Obviously, an eight hour, full interview day via a video platform is different than a one hour interview. While the same rules apply to location, background, your appearance and limiting possible distractions, preparing for a full day of interviews in front of a computer screen has some unique challenges. Here are a few things to consider:
- When considering the location/room you will conduct your interview from, make sure you have a comfortable chair. After all, you will be in this chair for the day. Make sure it doesn’t squeak or make any other distracting noises.
- Prepare for this interview just like you were going to be on campus. This is an instrumental step in the search process; the interview format does not change that fact.
- Have water available; you will be talking quite a bit.
- Prior to your interview day, check the lighting in the room as the day progresses. You may need to shut the blinds at some point during the day so sunlight does not interfere with the interviewers’ ability to see you.
- Make sure you see the itinerary for the day. If breaks are not readily apparent, ask your contact about this. You will need to get up and stretch, grab some more water or food, or use the restroom. You need to have this time built in to your schedule.
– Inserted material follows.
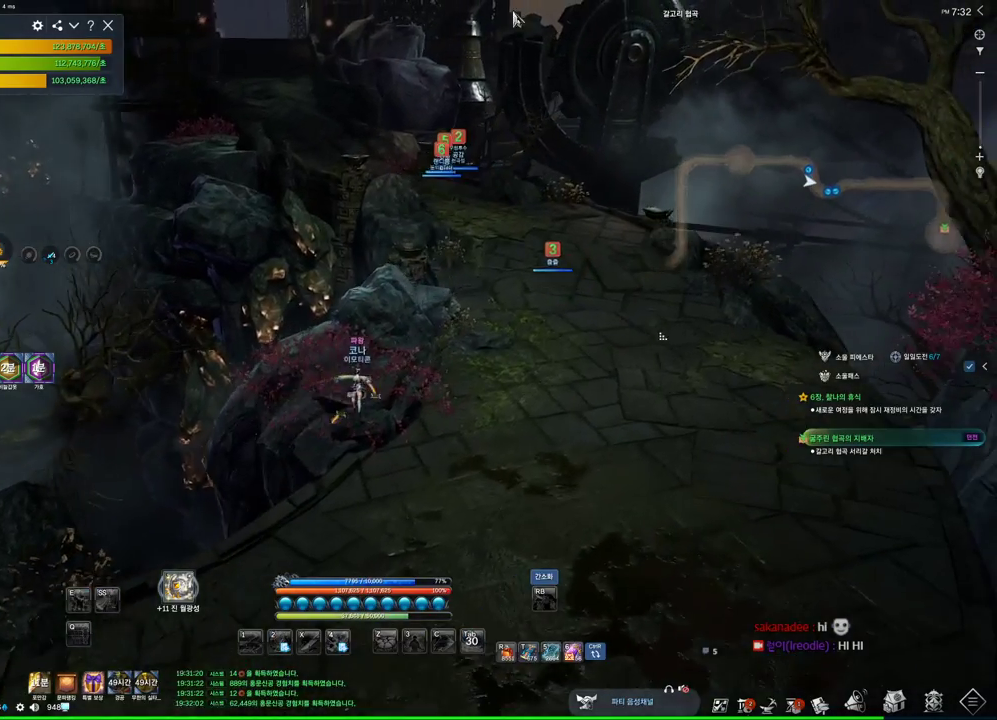
{"keys": ["alt", "w"], "mouse": [], "events": [[67, "mouse_left", "down"], [67, "mouse_right", "down"], [167, "mouse_right", "up"], [200, "mouse_left", "up"], [234, "mouse_left", "down"], [234, "mouse_right", "down"], [334, "mouse_right", "up"], [400, "mouse_left", "up"]]}
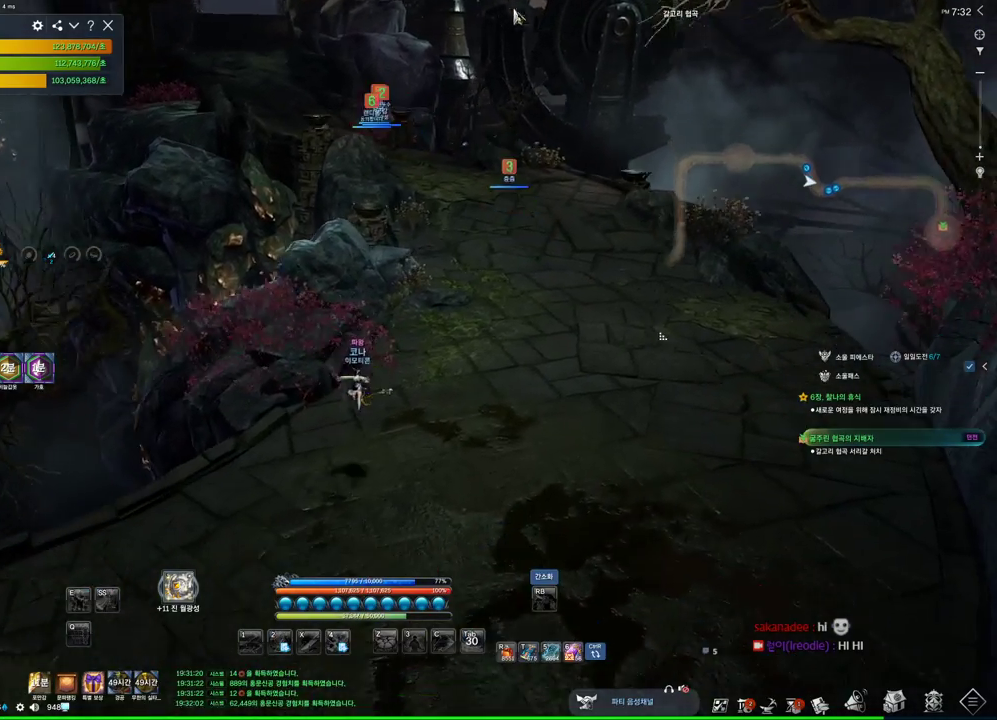
{"keys": ["w"], "mouse": [], "events": [[34, "alt", "up"], [34, "d", "down"], [167, "space", "down"], [200, "d", "up"], [334, "space", "up"], [367, "mouse_mb4", "down"], [400, "mouse_mb4", "up"], [467, "mouse_mb4", "down"], [500, "mouse_mb4", "up"]]}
- Turn off your home and/or cell phone ringer(s) so you will not be disturbed.
- Please make sure everyone in your house is aware of your interview and request (you might need to resort to bribery, eight hours is a long time) to have them remain quiet and away from your interview location.
- This virtual campus interview is new for everyone. Random things are going to happen; your dog may have to let you know that a squirrel is in the yard, or the doorbell may ring. Do not get flustered, just roll with it.
- As always, be yourself. The individuals on the other side of the camera are trying to get to know you as much as they want you to get to know them and understand their campus and needs.